With Instacart, Walgreens is tapping into a provider that has seen usership explode over the past year. While retailers have scrambled to adjust their fulfillment operations, Instacart was able to quickly flex its gig workforce to meet sky-high online grocery demand. Instacart aims to lock in customer loyalty with its membership program, which waives fees on delivery orders over $35.
Walgreens has rapidly shifted its business toward digital as competition in prescription fulfillment as well as packaged goods has increased. The retail pharmacy provider recently relaunched its loyalty program and mobile app. In December, it rolled out a full-service media network, joining a host of other retailers offering marketers access to first-party shopper data.
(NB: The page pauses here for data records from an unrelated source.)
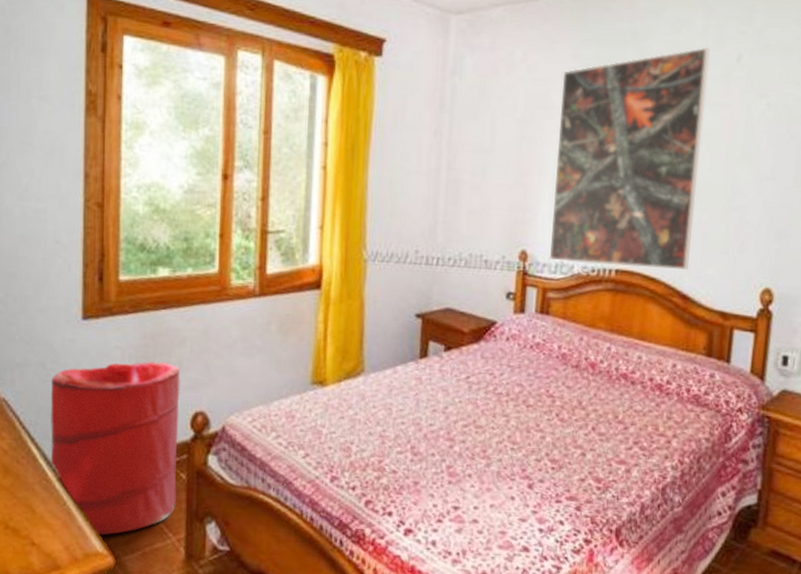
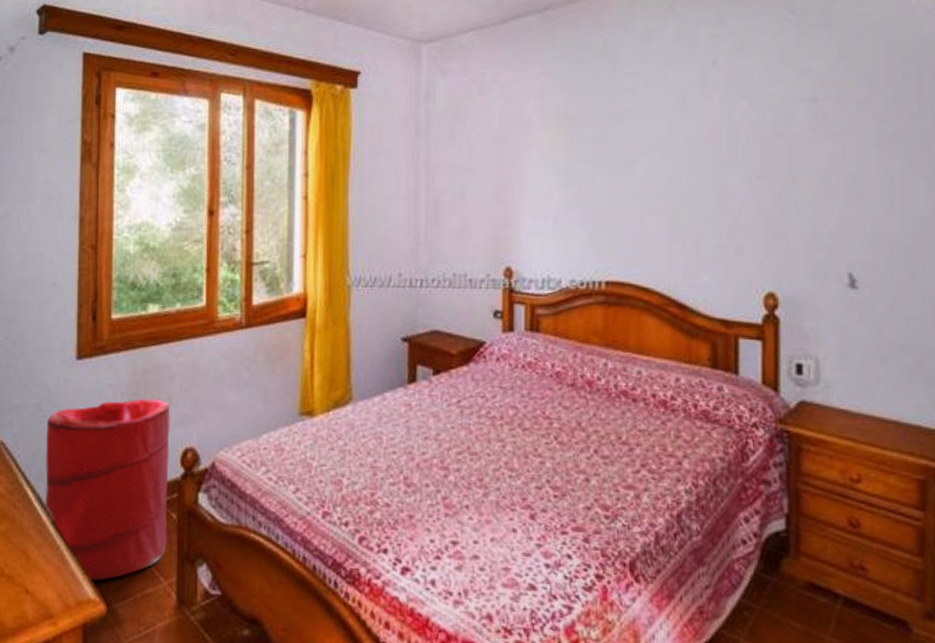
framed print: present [549,47,710,270] -> none [535,53,684,278]

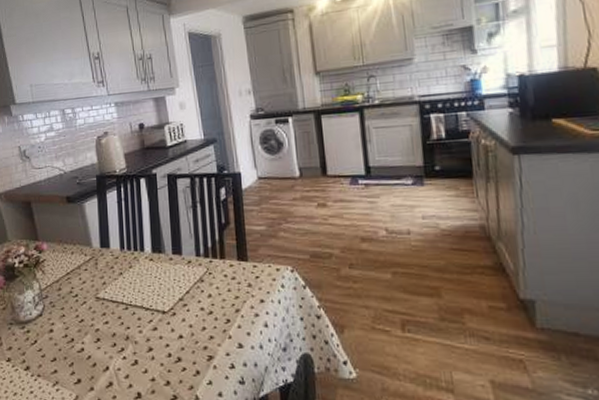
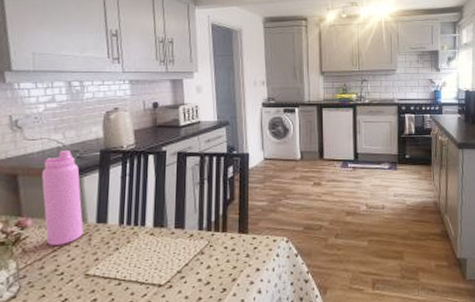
water bottle: none [50,176,90,270] -> present [42,149,84,247]

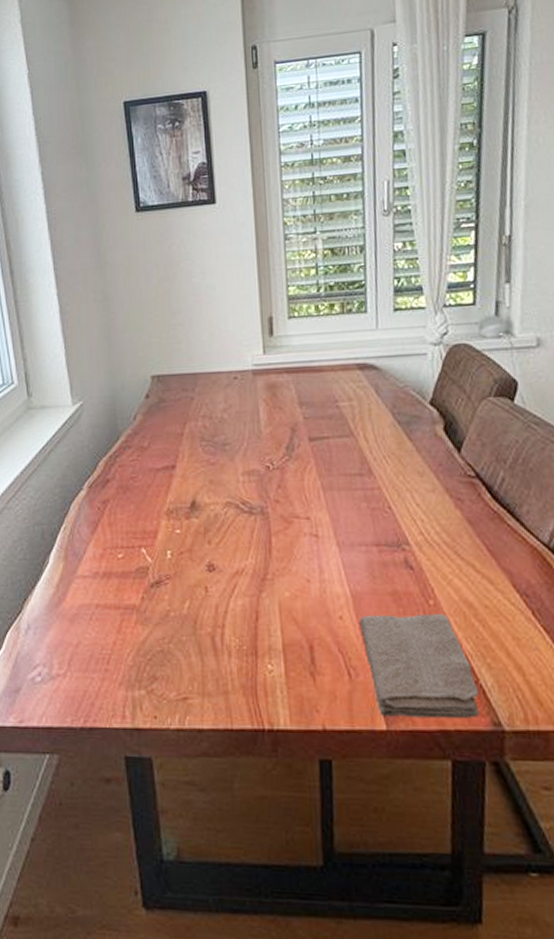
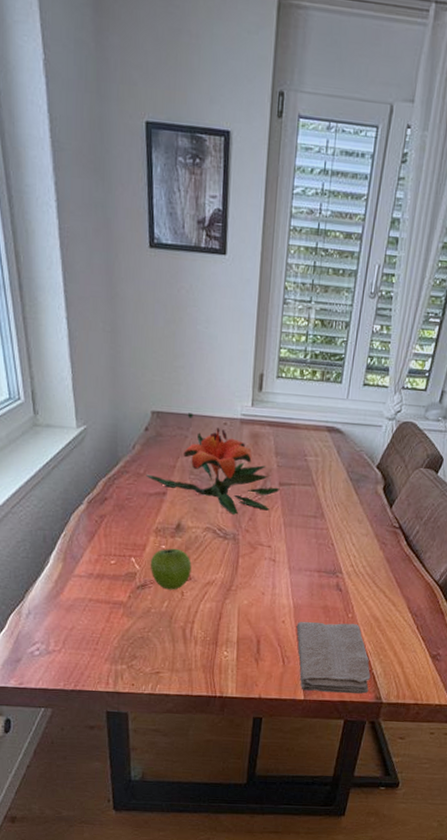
flower: none [151,371,311,483] -> present [146,413,280,515]
fruit: none [164,531,214,585] -> present [150,548,192,590]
It has also piloted programs like drive-thru order pickup and Kroger-branded mini grocery stores.
The company aims to stay ahead of close rival CVS as well as Amazon, which launched its own prescription platform and delivery service last year. Walgreens is also facing pressure from pharmacy startups like Capsule and Ro, as well as from retailers like Costco that also offer prescription delivery.
Instacart has faced pushback from grocery retailers eyeing automation and relying more on their own workers to handle rising order volumes. But experts say store-based fulfillment partnerships are a good fit for retailers that see modest online demand and don't wish to invest in structural changes to support e-commerce.
Instacart's fulfillment capabilities may eventually have to flex beyond its cutting-edge software and army of gig shoppers. The company has been exploring automated fulfillment centers for almost a year and has engaged in talks with Fabric and Alert Innovation, two main providers in the space, according to a Financial Times report over the weekend. The report said Instacart has yet to strike a deal and has so far faced weak interest from retailers reluctant to extend their partnerships with the company.
Reports have noted Instacart, which garnered $200 million in new funding last fall, could soon go public, and the company's rapid onboarding of new executives supports that development.